§ Entries shown:
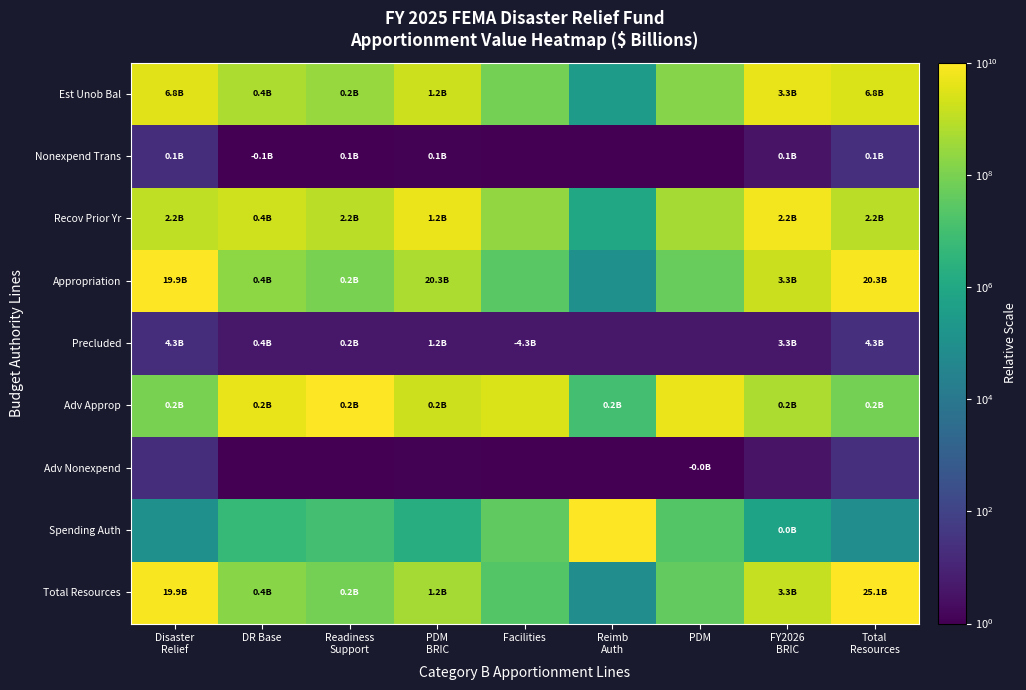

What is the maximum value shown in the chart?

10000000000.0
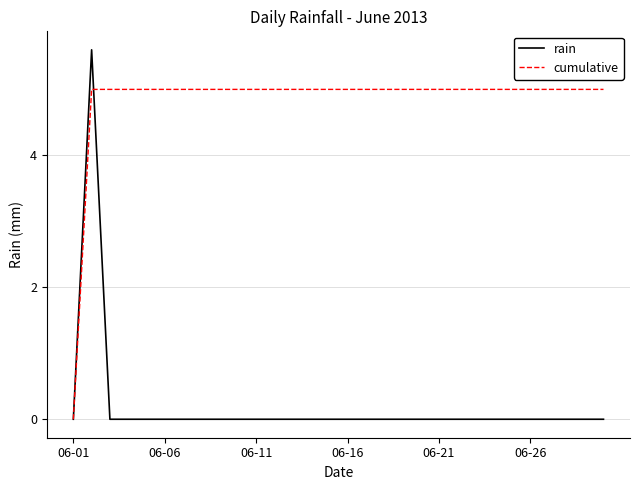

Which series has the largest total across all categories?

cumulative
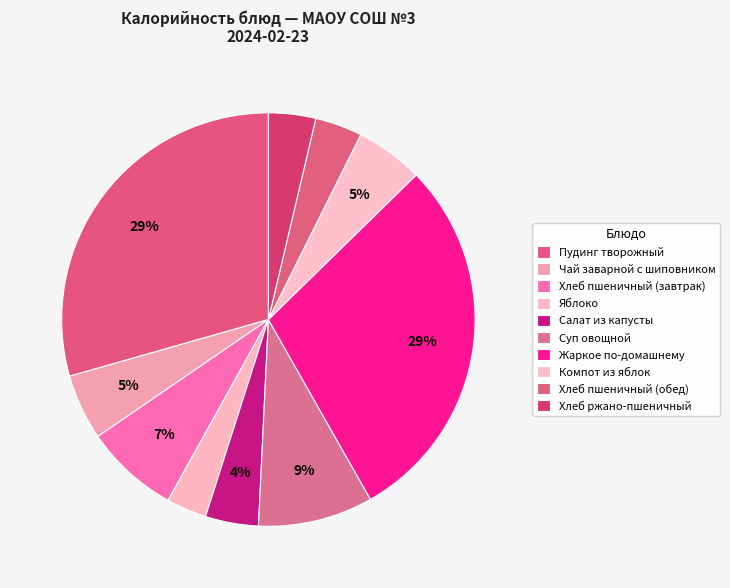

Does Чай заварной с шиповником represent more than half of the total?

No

==

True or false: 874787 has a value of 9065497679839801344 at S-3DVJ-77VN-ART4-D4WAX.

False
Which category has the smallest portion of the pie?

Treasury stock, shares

§ Task directions: Locate each line in the records that contains the word "total", and copy those lines.

§ Response to the task:
Which series has the largest total across all categories?
Does Чай заварной с шиповником represent more than half of the total?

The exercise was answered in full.